A combalida indústria de veículos da Venezuela contou, ao longo dos anos, com algumas tentativas de redenção. Entre elas está o lançamento da Venirauto Industrias C.A. Os carros da empresa iraniana, que chegaram ao país em 2006, pelas mãos do então presidente, Hugo Chávez, voltaram às ruas em 2022 como parte de um projeto do governo de Nicolás Maduro, preso no sábado passado e levado aos EUA.

Segundo Maduro, a ideia era oferecer veículos acessíveis à população. O investimento seria feito pela Iran Khodro (Ikco) e pela Saipa, duas das maiores fabricantes do setor no Oriente Médio. Não por acaso, o nome da marca é uma junção de partes de três palavras: Venezuela, Irã e Automóveis.

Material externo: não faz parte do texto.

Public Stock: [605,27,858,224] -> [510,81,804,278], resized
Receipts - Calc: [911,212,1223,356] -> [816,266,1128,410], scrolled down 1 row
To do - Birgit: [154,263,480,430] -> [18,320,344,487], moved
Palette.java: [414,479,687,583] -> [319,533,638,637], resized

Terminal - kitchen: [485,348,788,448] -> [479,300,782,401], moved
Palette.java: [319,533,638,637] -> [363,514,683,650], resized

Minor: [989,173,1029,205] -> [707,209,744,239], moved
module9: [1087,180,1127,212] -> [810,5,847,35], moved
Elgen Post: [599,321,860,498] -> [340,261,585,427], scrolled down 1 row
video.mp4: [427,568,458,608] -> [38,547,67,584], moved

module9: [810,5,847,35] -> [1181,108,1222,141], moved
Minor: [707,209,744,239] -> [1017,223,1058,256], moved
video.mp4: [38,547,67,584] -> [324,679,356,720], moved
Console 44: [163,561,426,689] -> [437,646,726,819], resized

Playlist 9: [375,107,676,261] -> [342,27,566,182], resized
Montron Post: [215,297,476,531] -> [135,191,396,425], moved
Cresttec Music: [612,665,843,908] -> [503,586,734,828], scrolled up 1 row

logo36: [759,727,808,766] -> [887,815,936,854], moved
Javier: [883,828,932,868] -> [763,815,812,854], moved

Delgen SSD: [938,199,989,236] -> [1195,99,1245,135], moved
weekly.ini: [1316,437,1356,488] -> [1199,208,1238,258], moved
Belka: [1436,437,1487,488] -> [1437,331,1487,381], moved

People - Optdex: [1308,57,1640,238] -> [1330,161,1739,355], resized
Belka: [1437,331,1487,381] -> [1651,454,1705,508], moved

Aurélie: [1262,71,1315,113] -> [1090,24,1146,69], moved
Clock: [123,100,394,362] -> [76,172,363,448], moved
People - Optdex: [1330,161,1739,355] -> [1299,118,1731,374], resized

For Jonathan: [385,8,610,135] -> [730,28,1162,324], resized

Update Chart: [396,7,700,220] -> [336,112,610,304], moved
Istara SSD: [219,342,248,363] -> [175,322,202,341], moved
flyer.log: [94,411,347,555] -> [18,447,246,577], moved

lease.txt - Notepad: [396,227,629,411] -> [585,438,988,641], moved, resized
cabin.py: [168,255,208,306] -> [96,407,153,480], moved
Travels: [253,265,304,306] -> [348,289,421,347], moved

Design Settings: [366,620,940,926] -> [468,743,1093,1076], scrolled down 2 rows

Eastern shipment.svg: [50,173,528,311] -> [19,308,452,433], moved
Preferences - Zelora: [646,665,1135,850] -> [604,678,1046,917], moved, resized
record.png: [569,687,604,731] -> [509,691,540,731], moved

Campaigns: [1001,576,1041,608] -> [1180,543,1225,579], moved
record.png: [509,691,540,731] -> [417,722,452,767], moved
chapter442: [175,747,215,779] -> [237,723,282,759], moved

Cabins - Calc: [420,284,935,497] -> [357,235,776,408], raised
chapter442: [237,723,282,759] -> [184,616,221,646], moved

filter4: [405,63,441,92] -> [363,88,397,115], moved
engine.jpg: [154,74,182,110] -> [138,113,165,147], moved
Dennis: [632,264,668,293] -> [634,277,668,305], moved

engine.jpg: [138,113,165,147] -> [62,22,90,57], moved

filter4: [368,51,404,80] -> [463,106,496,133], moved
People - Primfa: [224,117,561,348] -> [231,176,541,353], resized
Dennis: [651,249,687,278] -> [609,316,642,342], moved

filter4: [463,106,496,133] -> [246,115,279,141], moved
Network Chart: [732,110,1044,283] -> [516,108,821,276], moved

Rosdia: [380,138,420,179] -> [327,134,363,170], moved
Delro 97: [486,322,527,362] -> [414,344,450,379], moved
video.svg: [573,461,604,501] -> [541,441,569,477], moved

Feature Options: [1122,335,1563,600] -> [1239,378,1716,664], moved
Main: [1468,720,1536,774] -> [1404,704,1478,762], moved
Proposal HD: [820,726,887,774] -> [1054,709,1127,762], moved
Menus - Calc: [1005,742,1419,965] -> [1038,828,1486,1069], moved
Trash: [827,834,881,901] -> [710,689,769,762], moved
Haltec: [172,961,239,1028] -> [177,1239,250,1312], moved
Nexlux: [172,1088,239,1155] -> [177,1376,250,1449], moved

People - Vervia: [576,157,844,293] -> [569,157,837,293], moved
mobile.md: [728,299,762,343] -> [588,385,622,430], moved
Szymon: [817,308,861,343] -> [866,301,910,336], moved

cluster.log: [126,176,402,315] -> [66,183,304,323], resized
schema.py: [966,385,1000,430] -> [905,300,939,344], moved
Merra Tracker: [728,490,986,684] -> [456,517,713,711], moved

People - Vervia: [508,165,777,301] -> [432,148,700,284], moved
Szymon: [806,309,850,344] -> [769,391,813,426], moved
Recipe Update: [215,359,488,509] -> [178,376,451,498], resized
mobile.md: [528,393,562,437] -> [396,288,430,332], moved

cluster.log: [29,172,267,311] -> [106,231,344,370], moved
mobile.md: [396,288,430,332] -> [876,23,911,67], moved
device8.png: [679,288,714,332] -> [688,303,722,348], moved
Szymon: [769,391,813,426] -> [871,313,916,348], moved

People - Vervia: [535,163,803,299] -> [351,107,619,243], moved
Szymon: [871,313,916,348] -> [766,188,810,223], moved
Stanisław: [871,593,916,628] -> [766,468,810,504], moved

Há anos a Venezuela enfrenta uma grave crise econômica. Como resultado, boa parte da população não tem dinheiro sequer para comprar produtos básicos, como alimentos. Ainda assim, o governo pretendia retomar a produção de carros.

A ideia inicial é de que os preços dos modelos da Venirauto partissem de US$ 12 mil, ou pouco mais de R$ 60 mil na conversão direta atual.

Ao anunciar a volta da Venirauto ao país, Maduro informou que os carros da marca podiam rodar, em média, cerca de 14,2 km com um litro de gasolina. Os interessados poderiam contar com facilidade de financiamento por meio do banco nacional, com juros fixos e subsidiados.

Conforme o governo venezuelano, seriam oferecidos dois sedãs, o Tara e o Dena, montados na fábrica da marca em Maracay, no Estado de Aragua. Em ambos, o motor seria 1.6 a gasolina de 113 cv de potência. O Tara é de origem Peugeot e o Dena é um projeto criado para o mercado iraniano.